§ **Available data**
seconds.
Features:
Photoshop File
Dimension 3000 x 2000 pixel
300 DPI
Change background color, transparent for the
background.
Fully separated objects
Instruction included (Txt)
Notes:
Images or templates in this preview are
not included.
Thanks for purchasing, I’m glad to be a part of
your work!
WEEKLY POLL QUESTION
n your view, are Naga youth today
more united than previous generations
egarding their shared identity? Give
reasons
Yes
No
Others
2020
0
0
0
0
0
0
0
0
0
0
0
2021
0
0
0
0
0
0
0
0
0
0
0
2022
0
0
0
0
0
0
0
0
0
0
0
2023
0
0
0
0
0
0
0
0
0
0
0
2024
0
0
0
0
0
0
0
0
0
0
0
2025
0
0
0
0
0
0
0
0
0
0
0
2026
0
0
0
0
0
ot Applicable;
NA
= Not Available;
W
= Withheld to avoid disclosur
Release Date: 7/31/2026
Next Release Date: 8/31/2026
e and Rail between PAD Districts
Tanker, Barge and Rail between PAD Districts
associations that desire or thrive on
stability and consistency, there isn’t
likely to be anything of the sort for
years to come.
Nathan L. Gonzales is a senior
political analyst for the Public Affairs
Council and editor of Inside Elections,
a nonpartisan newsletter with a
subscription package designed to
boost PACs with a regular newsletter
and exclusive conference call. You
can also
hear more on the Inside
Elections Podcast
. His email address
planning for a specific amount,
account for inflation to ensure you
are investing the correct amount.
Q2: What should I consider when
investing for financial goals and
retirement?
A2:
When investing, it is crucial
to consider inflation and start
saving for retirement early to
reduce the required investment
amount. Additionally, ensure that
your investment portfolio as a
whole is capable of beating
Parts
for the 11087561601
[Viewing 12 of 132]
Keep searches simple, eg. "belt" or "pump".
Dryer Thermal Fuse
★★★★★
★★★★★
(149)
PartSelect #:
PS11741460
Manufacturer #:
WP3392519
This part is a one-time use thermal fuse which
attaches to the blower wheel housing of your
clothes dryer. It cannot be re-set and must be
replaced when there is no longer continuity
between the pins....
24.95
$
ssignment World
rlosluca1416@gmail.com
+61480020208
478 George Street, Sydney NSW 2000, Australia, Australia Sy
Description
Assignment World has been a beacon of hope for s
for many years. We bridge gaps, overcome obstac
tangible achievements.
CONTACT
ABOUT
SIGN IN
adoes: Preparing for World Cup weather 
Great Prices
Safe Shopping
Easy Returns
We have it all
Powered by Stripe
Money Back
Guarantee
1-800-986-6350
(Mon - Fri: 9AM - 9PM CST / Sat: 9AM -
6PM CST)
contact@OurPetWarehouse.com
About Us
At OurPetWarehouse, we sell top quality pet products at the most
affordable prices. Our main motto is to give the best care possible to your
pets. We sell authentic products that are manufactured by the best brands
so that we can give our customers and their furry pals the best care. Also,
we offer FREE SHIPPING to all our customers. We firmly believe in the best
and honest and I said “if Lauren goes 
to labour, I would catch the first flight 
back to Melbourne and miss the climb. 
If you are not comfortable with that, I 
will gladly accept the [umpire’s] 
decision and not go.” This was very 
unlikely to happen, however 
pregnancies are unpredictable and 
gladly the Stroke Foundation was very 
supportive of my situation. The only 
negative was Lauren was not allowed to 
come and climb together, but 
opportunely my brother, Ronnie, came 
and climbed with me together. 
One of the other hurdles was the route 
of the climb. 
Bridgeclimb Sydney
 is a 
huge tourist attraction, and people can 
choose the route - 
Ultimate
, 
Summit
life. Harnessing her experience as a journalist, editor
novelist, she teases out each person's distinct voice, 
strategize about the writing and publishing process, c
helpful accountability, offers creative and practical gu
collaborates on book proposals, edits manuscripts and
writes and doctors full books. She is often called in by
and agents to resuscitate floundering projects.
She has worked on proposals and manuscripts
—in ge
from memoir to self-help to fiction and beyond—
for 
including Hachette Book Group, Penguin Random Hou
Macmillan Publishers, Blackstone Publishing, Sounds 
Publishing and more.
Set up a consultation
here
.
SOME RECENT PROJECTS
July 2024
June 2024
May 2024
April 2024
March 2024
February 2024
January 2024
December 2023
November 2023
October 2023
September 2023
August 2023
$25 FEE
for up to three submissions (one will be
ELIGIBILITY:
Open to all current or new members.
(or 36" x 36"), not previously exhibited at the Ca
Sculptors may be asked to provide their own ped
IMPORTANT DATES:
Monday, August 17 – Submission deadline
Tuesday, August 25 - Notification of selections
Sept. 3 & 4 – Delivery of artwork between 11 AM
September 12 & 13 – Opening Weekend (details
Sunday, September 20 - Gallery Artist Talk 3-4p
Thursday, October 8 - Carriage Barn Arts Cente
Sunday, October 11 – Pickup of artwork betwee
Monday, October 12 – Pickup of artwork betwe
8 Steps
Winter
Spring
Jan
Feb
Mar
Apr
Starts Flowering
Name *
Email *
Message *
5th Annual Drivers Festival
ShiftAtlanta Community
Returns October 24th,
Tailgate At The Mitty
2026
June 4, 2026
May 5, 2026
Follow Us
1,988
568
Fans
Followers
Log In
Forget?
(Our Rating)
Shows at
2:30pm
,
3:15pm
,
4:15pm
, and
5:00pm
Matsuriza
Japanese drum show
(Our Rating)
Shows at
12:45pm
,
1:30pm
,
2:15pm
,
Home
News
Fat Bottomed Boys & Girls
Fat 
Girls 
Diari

§ **What you should do**
Copy out the material from its start through the line containing "associations that desire or thrive on", keeping every line as it is.

§ **Output for this task**
seconds.
Features:
Photoshop File
Dimension 3000 x 2000 pixel
300 DPI
Change background color, transparent for the
background.
Fully separated objects
Instruction included (Txt)
Notes:
Images or templates in this preview are
not included.
Thanks for purchasing, I’m glad to be a part of
your work!
WEEKLY POLL QUESTION
n your view, are Naga youth today
more united than previous generations
egarding their shared identity? Give
reasons
Yes
No
Others
2020
0
0
0
0
0
0
0
0
0
0
0
2021
0
0
0
0
0
0
0
0
0
0
0
2022
0
0
0
0
0
0
0
0
0
0
0
2023
0
0
0
0
0
0
0
0
0
0
0
2024
0
0
0
0
0
0
0
0
0
0
0
2025
0
0
0
0
0
0
0
0
0
0
0
2026
0
0
0
0
0
ot Applicable;
NA
= Not Available;
W
= Withheld to avoid disclosur
Release Date: 7/31/2026
Next Release Date: 8/31/2026
e and Rail between PAD Districts
Tanker, Barge and Rail between PAD Districts
associations that desire or thrive on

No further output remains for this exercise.